Ce projet de compte unique n’a rien d’utopique. Certes, il pose des questions d’organisation administrative épineuses, comme, par exemple, celle de l’unité de compte commune entre des droits aussi divers que les droits à la retraite, les droits à la formation, les droits familiaux et les droits en matière de santé, ou encore la question de la fongibilité entre ces droits ou même celle des modalités d’exercice de ces droits.
La mise en place de ce compte unique nécessiterait aussi une refonte complète du service public de l’emploi : chaque compte devrait donner lieu à un suivi personnalisé avec des actions d’accompagnement et d’orientation individuelle adaptées.
Sécuriser les parcours à travers la mise en place d’un compte personnel d’activité est devenu désormais incontournable dans une France qui doute de son projet collectif. Si chacun dispose d’un compte personnel qui recense l’ensemble de ses droits sociaux, il pourra enfin mesurer, concrètement ce que lui apporte l’appartenance à la Nation, sentir combien notre système de protection sociale est précieux et comprendre alors qu’il donne autant de devoirs que d’obligations.

_Enregistrements listés_:
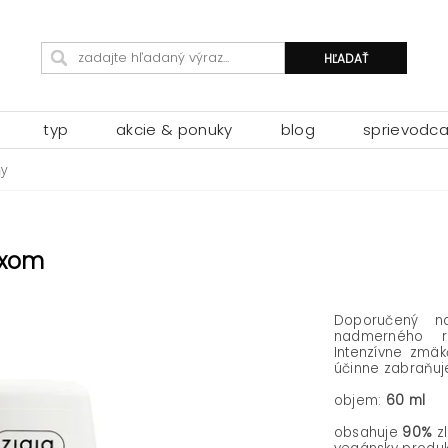
typ
akcie & ponuky
blog
sprievodc
hy
exom
Doporučený n
nadmerného ro
Intenzívne zmäk
účinne zabraňuje
objem:
60 ml
obsahuje
90%
zl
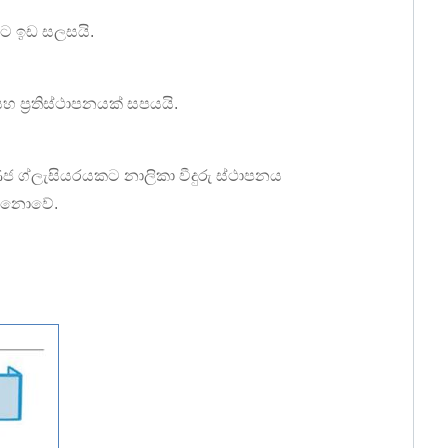
ීමට ඉඩ සලසයි.
 ප්‍රතිස්ථාපනයක් සපයයි.
ණිජ ග්ලැසියරයකට නාලිකා වීදුරු ස්ථාපනය
‍ය නොවේ.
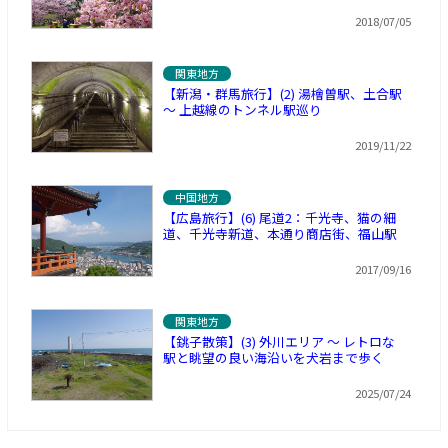
2018/07/05
関東地方
【新潟・群馬旅行】(2) 湯檜曽駅、土合駅
～ 上越線のトンネル駅巡り
2019/11/22
中国地方
【広島旅行】(6) 尾道2：千光寺、猫の細
道、千光寺新道、本通り商店街、福山駅
2017/09/16
関東地方
【銚子散策】(3) 外川エリア ～ レトロな
駅と眺望の良い海沿いを犬岩まで歩く
2025/07/24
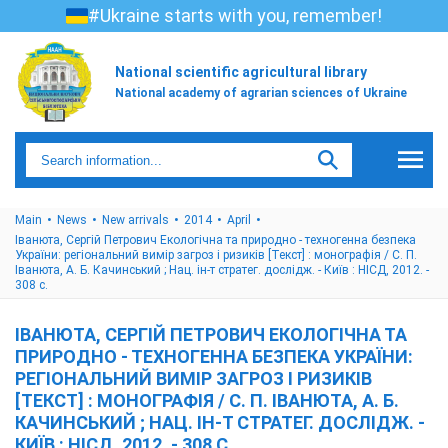
#Ukraine starts with you, remember!
National scientific agricultural library
National academy of agrarian sciences of Ukraine
Main
News
New arrivals
2014
April
Іванюта, Сергій Петрович Екологічна та природно - техногенна безпека
України: регіональний вимір загроз і ризиків [Текст] : монографія / С. П.
Іванюта, А. Б. Качинський ; Нац. ін-т стратег. дослідж. - Київ : НІСД, 2012. -
308 с.
ІВАНЮТА, СЕРГІЙ ПЕТРОВИЧ ЕКОЛОГІЧНА ТА
ПРИРОДНО - ТЕХНОГЕННА БЕЗПЕКА УКРАЇНИ:
РЕГІОНАЛЬНИЙ ВИМІР ЗАГРОЗ І РИЗИКІВ
[ТЕКСТ] : МОНОГРАФІЯ / С. П. ІВАНЮТА, А. Б.
КАЧИНСЬКИЙ ; НАЦ. ІН-Т СТРАТЕГ. ДОСЛІДЖ. -
КИЇВ : НІСД, 2012. - 308 С.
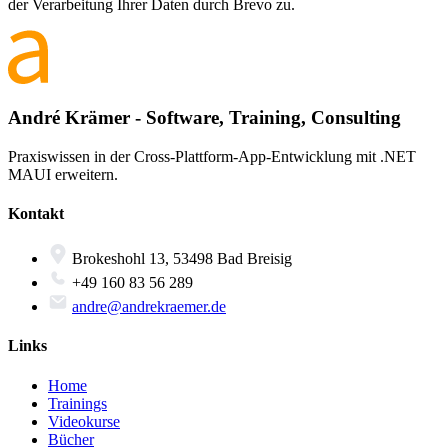
der Verarbeitung Ihrer Daten durch Brevo zu.
André Krämer - Software, Training, Consulting
Praxiswissen in der Cross-Plattform-App-Entwicklung mit .NET
MAUI erweitern.
Kontakt
Brokeshohl 13, 53498 Bad Breisig
+49 160 83 56 289
andre@andrekraemer.de
Links
Home
Trainings
Videokurse
Bücher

_Travail à faire_: Prolongez le texte sur le compte personnel d’activité en reprenant juste après sa dernière phrase.

_Résultat_:
Il s’agit là de la meilleure arme pour lutter contre le chômage en stimulant l’activité et en redonnant à chacun les moyens de son émancipation.
A l’heure de la défiance et du dénigrement généralisés à l’égard des institutions publiques, ce projet contient, en germe, une révolution de notre système de protection sociale au service de la redéfinition d’un projet collectif digne de soulever de grandes espérances. L’ensemble des parties prenantes doit donc s’en saisir avec énergie et ambition pour en tirer les conséquences d’ici à janvier 2016. L’occasion est trop belle : elle ne peut pas être manquée.